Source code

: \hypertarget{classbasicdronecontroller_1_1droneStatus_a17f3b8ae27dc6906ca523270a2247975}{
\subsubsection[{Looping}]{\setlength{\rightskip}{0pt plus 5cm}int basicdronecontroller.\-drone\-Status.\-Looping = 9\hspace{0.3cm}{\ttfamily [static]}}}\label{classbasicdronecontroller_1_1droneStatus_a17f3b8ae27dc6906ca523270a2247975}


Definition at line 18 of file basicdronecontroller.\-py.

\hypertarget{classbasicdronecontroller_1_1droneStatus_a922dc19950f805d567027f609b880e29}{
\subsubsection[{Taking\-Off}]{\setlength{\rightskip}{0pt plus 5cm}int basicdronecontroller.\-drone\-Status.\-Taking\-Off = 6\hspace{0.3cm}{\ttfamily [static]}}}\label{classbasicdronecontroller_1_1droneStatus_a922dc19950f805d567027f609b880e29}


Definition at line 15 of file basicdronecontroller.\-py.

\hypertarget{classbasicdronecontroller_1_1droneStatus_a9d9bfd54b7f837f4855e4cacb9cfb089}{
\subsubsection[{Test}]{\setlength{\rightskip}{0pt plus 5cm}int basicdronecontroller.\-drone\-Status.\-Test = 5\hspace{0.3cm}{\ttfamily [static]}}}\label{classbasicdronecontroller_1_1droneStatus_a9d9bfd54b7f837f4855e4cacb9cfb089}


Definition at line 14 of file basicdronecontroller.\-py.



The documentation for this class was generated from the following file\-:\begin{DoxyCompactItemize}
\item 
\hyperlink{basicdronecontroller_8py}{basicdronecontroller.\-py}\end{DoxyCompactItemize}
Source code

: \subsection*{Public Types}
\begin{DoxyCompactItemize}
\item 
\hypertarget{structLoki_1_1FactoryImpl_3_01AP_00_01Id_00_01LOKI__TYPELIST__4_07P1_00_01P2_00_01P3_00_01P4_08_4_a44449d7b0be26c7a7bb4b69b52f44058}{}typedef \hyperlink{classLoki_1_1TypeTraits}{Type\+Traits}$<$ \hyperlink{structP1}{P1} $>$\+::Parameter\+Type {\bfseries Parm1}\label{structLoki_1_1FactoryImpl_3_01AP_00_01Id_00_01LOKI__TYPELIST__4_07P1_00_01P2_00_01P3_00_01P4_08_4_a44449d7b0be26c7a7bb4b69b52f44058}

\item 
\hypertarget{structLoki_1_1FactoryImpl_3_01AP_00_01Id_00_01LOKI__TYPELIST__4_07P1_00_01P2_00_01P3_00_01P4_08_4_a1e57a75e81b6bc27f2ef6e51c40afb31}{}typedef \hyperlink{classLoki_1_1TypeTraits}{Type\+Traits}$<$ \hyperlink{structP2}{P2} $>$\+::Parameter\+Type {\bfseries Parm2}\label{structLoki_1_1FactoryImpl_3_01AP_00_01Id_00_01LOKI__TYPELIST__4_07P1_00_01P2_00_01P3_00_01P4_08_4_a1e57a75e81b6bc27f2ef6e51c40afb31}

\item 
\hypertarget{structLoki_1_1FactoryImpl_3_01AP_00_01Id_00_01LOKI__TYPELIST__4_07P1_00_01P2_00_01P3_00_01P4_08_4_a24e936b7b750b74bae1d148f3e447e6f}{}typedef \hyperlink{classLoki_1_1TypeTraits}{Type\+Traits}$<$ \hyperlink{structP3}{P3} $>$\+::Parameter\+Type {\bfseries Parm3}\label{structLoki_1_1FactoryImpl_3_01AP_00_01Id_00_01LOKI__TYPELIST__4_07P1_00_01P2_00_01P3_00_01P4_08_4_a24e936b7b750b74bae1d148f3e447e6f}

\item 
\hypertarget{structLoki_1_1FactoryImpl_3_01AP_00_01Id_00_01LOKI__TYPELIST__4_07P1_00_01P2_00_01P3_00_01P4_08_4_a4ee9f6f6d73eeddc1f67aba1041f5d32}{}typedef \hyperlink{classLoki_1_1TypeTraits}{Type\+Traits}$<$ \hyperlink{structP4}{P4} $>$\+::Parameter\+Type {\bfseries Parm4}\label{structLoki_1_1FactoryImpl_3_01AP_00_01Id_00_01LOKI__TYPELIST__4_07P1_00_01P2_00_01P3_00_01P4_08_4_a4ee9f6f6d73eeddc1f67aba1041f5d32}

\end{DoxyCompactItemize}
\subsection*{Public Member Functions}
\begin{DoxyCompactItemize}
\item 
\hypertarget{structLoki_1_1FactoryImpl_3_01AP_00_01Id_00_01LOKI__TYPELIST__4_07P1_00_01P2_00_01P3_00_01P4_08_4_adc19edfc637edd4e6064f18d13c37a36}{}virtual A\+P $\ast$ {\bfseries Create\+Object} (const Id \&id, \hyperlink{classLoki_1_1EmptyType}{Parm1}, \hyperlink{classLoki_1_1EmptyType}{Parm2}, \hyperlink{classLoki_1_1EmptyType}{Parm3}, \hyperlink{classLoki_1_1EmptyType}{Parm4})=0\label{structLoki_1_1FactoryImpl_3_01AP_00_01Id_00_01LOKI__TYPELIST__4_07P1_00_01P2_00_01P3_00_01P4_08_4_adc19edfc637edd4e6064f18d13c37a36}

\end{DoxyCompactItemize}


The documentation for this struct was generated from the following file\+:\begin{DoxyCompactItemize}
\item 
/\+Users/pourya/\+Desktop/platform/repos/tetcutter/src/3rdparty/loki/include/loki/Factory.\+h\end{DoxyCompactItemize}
---
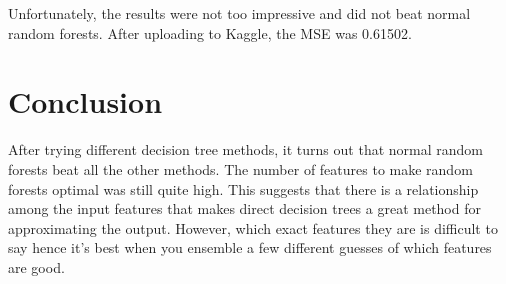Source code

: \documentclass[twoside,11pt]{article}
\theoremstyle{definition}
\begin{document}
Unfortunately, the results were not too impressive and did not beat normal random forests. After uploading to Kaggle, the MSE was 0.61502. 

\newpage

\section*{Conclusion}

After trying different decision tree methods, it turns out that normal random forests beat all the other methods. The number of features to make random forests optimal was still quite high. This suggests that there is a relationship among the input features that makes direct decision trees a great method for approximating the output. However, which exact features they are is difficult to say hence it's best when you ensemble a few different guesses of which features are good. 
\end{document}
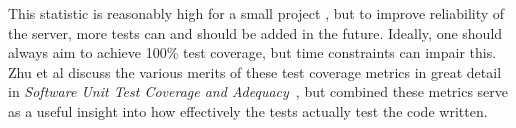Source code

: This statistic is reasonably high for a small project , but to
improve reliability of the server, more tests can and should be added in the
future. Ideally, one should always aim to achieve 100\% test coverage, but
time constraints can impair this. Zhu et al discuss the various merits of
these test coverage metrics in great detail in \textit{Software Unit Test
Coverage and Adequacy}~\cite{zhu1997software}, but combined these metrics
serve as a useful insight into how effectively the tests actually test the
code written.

-- Work to complete --
All lines in the records above with "beat" need to be found and copied.

-- Finished task --
Unfortunately, the results were not too impressive and did not beat normal random forests. After uploading to Kaggle, the MSE was 0.61502. 
After trying different decision tree methods, it turns out that normal random forests beat all the other methods. The number of features to make random forests optimal was still quite high. This suggests that there is a relationship among the input features that makes direct decision trees a great method for approximating the output. However, which exact features they are is difficult to say hence it's best when you ensemble a few different guesses of which features are good. 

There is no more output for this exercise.